··· Testo mostrato ···

Sulla sentenza Thyssen Krupp

Riflessioni sulla sicurezza del lavoro,  sulla responsabilità sociale e delle aziende.

Sicuramente la sentenza è severa, molto severa. Da manager e, per giunta, con tutte le deleghe alla sicurezza, sono anche un po’ preoccupato. L’idea che un incidente, per quanto serio e grave, sia giudicato “doloso” mi sembra un po’ punitiva. Questo è però il responso della corte di Torino sul caso Thyssen Krupp, che, per certi versi, ritengo esemplare e sul quale, passato il clamore mediatico, mi sento di fare qualche riflessione. Certamente negli ultimi anni abbiamo tutti preso maggior coscienza della centralità della persona e della sicurezza nella società e nell’industria. 

Chi come me, ormai da anni, si occupa di operation sa bene che, forse a seguito di una normativa più puntuale ed esigente, o forse per una naturale maturazione professionale e sociale, le cose sono cambiate parecchio, almeno nei gruppi industriali di certe dimensioni. La statistica dice che gli incidenti in Italia sono calati negli ultimi sette anni del 34% e del 18% dal 2003 al 2007, qualche punto in più della media europea. Sta di fatto che da noi, oggi, esiste all’interno delle aziende un’organizzazione preposta alla vigilanza ed alla attuazione delle regole, corsi obbligatori, responsabilità diffuse, statistiche, dati, e, per quanto mi riguarda, anche un canale di comunicazione messo in piedi dall’azienda nei confronti dei lavoratori attraverso, fra l’altro, indicatori direttamente nelle fabbriche per informare su quanti e quali incidenti si sono verificati, le azioni intraprese, l’esito delle verifiche periodiche eseguite nell’area. Un modo cioè di veicolare il messaggio chiaro e forte che la sicurezza è centrale per l’organizzazione e che non è assolutamente solo un mero fatto burocratico. Cose a volte semplici ma assolutamente inesistenti solo dieci anni fa.

··· Voci mostrate ···

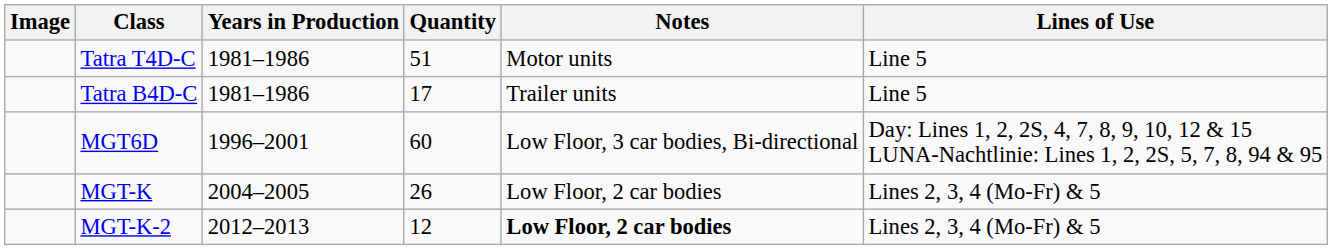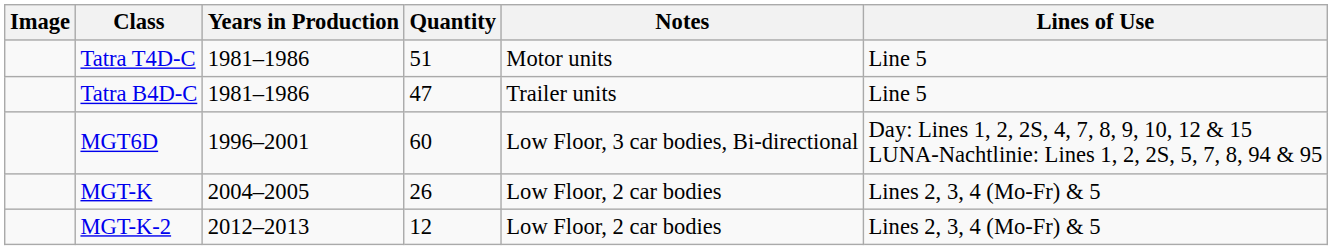Tatra B4D-C | Quantity: 17 -> 47
MGT-K-2 | Notes: bold -> normal
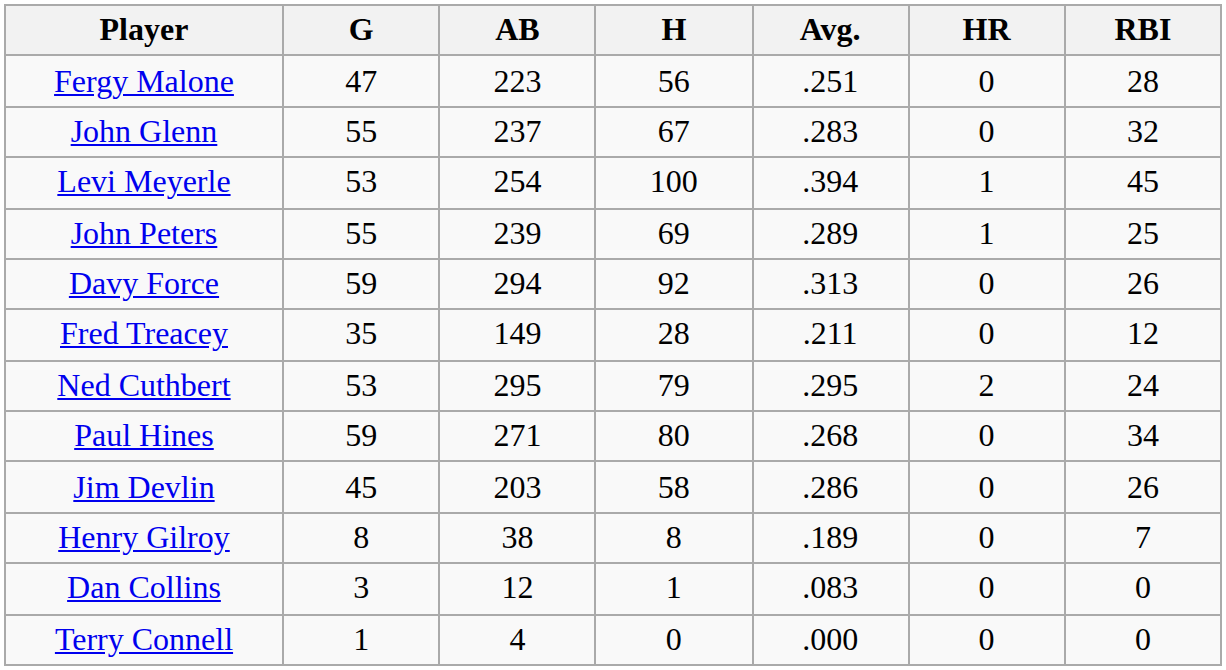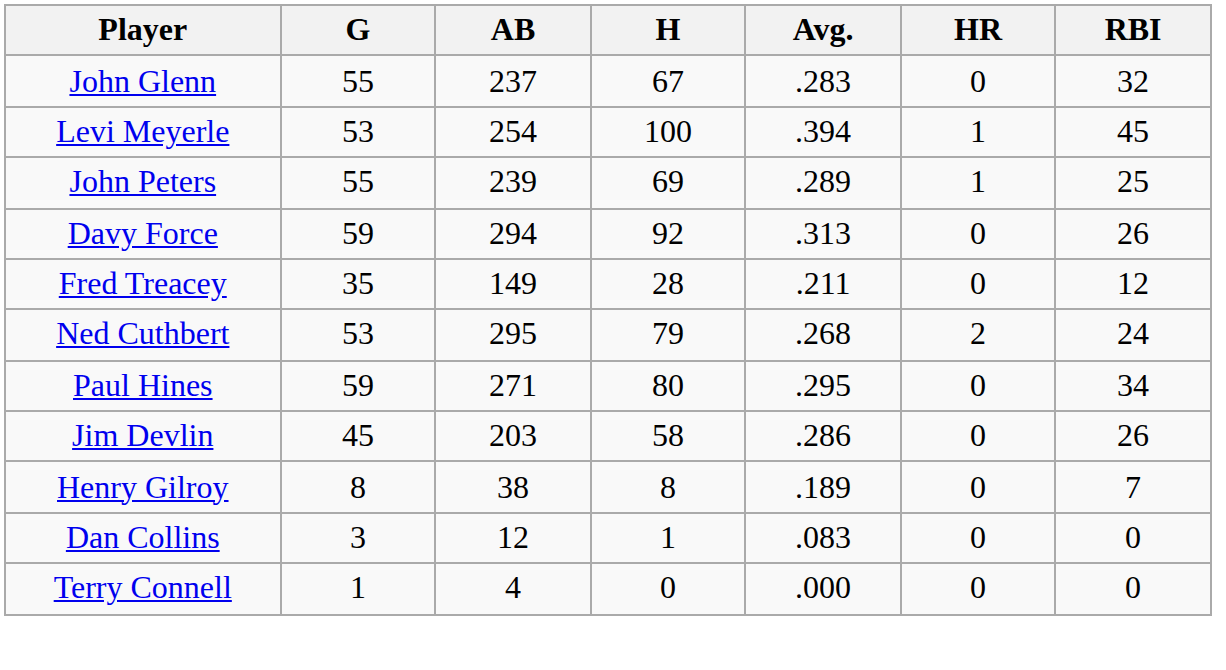- row: Fergy Malone | 47 | 223 | 56 | .251 | 0 | 28
Ned Cuthbert | Avg.: .295 -> .268
Paul Hines | Avg.: .268 -> .295
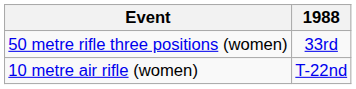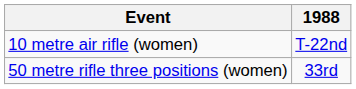rows swapped: 10 metre air rifle (women) <-> 50 metre rifle three positions (women)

···

Cose da fare ::
• a. Traduci in inglese questa frase del testo sulla sentenza Thyssen Krupp: «Certamente negli ultimi anni abbiamo tutti preso maggior coscienza della centralità della persona e della sicurezza nella società e nell’industria.»
• b. Rispondi a queste domande sul testo mostrato:
(i) Quale corte ha emesso il giudizio sul caso Thyssen Krupp?
(ii) Di quanto sono calati gli incidenti in Italia dal 2003 al 2007?
(iii) Quanti anni fa erano del tutto inesistenti le cose descritte alla fine del testo?

Risposte date ::
• a. Certainly, in recent years we have all become more aware of the central importance of the individual and of safety in society and in industry.

• b.
(i) La corte di Torino.
(ii) Del 18%.
(iii) Dieci anni fa.